Notes from the 'underworld'...
Like in the days of a Whitley Streiber novel, like the time his young adult son died in Denver in an air quality disaster.....
(the book was Natures End. conclusion is Majic.  if you read the book, you'll get 'it'.)
Long term memory seems fine.... I think.......
Short term memory.
What?
A window the size of a pinhole remains open between the realms.....
but the light is bright.
People are acting a little nuts the past day or two.....
Need to invoke the light of Protection around thee.
Shine on!

February 21, 2014

Tuesday, February 4, 2014

Diaries

Diaries, by definition, are private writings.  If the stories are to be made pubic, or to be shared with others, this is done at the invitation of the author.  Or so I thought....

I stopped writing my journal early in my 'marriage' because the significant other thought he was so much a part of me that there was to be no privacy in my writings.  He read them.  And then he screamed, questioned, criticized and condemned the ideas, concepts and feelings I had expressed privately with my words.  So I quit writing.

He did not respect the privacy of our daughters either.  He read their diaries.
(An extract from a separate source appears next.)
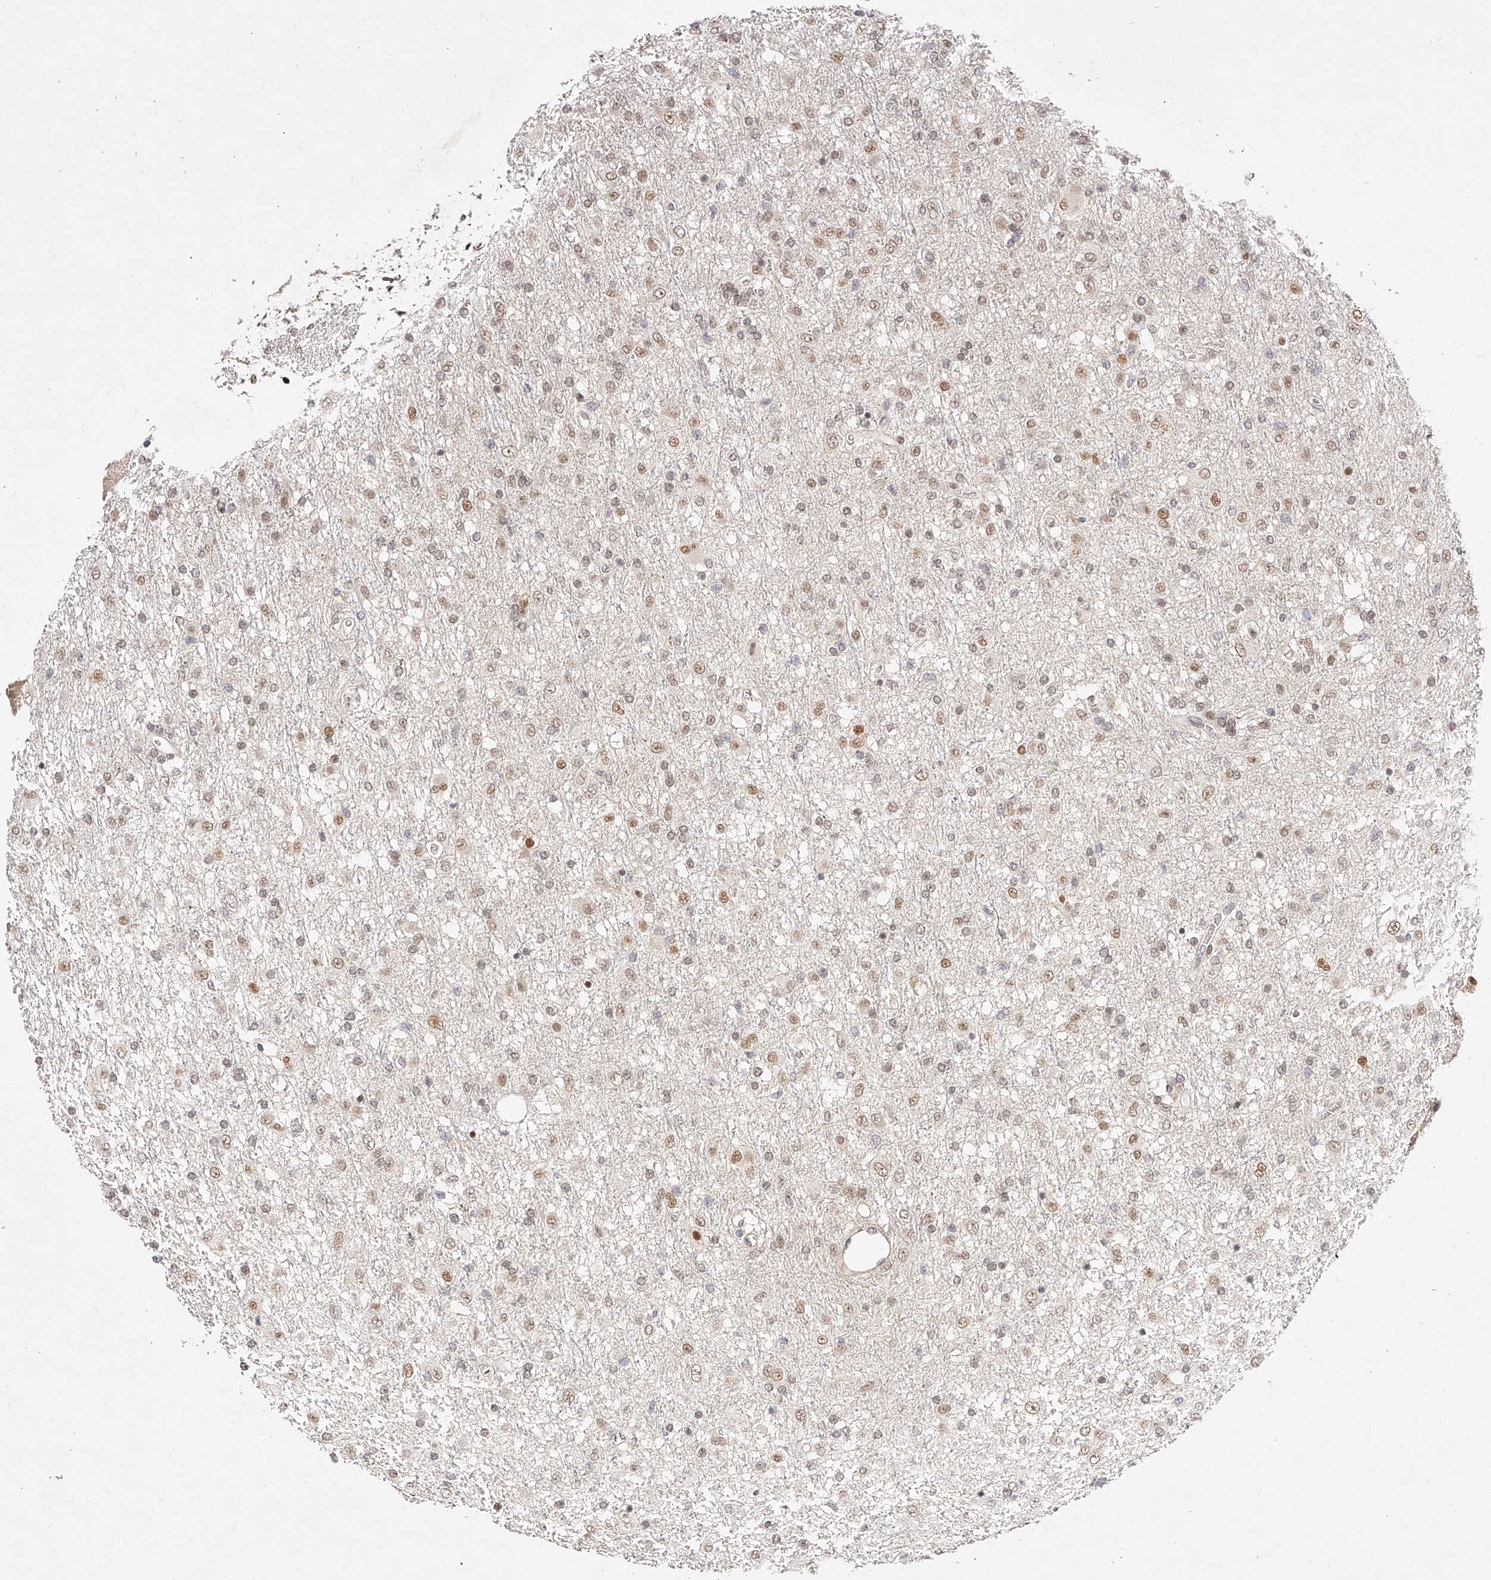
{"staining": {"intensity": "moderate", "quantity": ">75%", "location": "nuclear"}, "tissue": "glioma", "cell_type": "Tumor cells", "image_type": "cancer", "snomed": [{"axis": "morphology", "description": "Glioma, malignant, Low grade"}, {"axis": "topography", "description": "Brain"}], "caption": "Moderate nuclear expression for a protein is present in approximately >75% of tumor cells of malignant glioma (low-grade) using IHC.", "gene": "USF3", "patient": {"sex": "male", "age": 65}}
I began writing again at the beginning of the end.  We would share space downstairs, and he would rage, and speak words that sounded insane.  I would then go upstairs to the privacy of my room.  (He never entered my room when I was in it or at home; but often, I'd come home from work and he would inform me he found $5 or $10 in the pocket of a jacket hanging in my bedroom closet.)  I'd go back downstairs for another dose, and then return upstairs to record the words I had just heard, as literally, word for word, as I could recall.  After a week or so, I read the 'journal' from start to finish, and I knew I was living with an insane psychopath.

Had I managed to continue writing in the early years, perhaps I would have protected my daughter from what he did to her.  I now know what he did.

Teacher Ruth tried to warn me.  But I chose to believe him.